Clients in different time zones, he’d explain any time she tried to bring it up. Part of her didn’t even see the point in mentioning it now except no matter how late he’d been working the night before he’d always managed to spend every Friday morning with the twins, until this week.
“They are going to be really disappointed, Tanner.”
He dropped on to the side of the bed and tugged his tie off. His shoulders sagged and he fixed his gaze on the carpet at his feet. “I’m sorry, Belle. I really am.”
It hadn’t taken long after they met for her to see that Tanner took far more responsibility on than he needed to. He could be the poster child for the oldest sibling and every issue attached to it. He needed to fix everything for everyone, make sure the business and the family were running smoothly. And he never took a moment to do anything for himself.
That’s what she was for. That was their balance. That was how they worked together.
She put her arms around his neck and straddled his lap. “Just how sorry are you, baby?”
His hands grasped her hips, and he swallowed. “Really, really sorry?”

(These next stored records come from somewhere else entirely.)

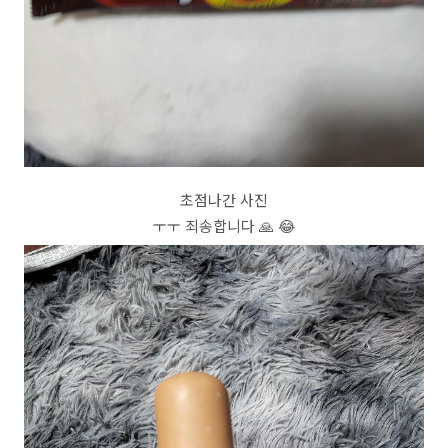
초점나간 사진
ㅜㅜ 죄송합니다 🙏 😂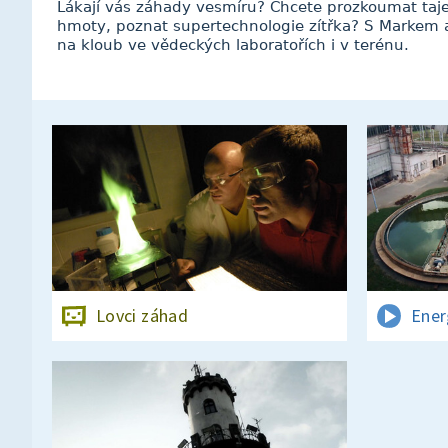
Lákají vás záhady vesmíru? Chcete prozkoumat tajem
hmoty, poznat supertechnologie zítřka? S Markem 
na kloub ve vědeckých laboratořích i v terénu.
Lovci záhad
Ener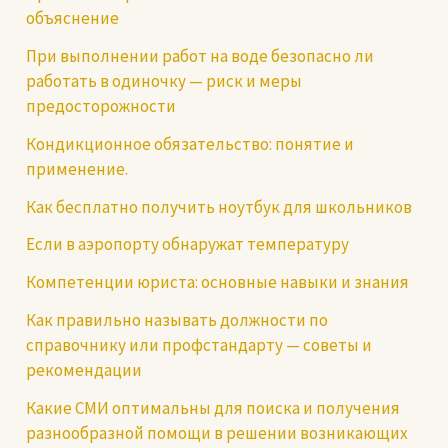
объяснение
При выполнении работ на воде безопасно ли
работать в одиночку — риск и меры
предосторожности
Кондикционное обязательство: понятие и
применение.
Как бесплатно получить ноутбук для школьников
Если в аэропорту обнаружат температуру
Компетенции юриста: основные навыки и знания
Как правильно называть должности по
справочнику или профстандарту — советы и
рекомендации
Какие СМИ оптимальны для поиска и получения
разнообразной помощи в решении возникающих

Izzy nodded slowly and grinned. “And can you think of any way possible to show your complete and utter remorse?”
“Oh, you want ideas?” He gave her a smirk and turned so she was lying on her back and he hovered over her. “I love a good brainstorming session.”
Her laughter dissolved into a moan as his hand slid under her nightgown. Just as his fingers dipped beneath the elastic waistband of her underwear, a soft tap came from the other side of the door.
“Mommy, I had a bad dream. Can I come sleep with you?”
Tanner’s forehead fell against her chest and Izzy couldn’t help but giggle. “Sure thing. Just give Mommy a minute.”
“Daddy’s gonna need more than a minute,” Tanner grumbled, collecting his sweats and t-shirt from the bottom of the bed and retreating into the bathroom.
Making sure her nightgown was in place and fanning the heat away from her cheeks, she opened to door to a sleepy Noah, holding his favorite stuffed dinosaur. “Come on, buddy, let’s see if we can chase those nightmares away.”
He had just been tucked in the center of the bed and snuggled against Izzy’s side when Tanner reappeared.
“Hey little man.”
Noah’s eyes, nearly closed just moments earlier, popped open wide. “Daddy! You’re home!”
Several long minutes later, Noah snored against Tanner’s bicep—which he had adamantly refused to let go of—and Izzy rolled her head to the right to look at Tanner. “Betcha wish you would’ve come home earlier now?” She threw him a wink and a saucy smile.
Tanner simply groaned in response and Izzy laughed.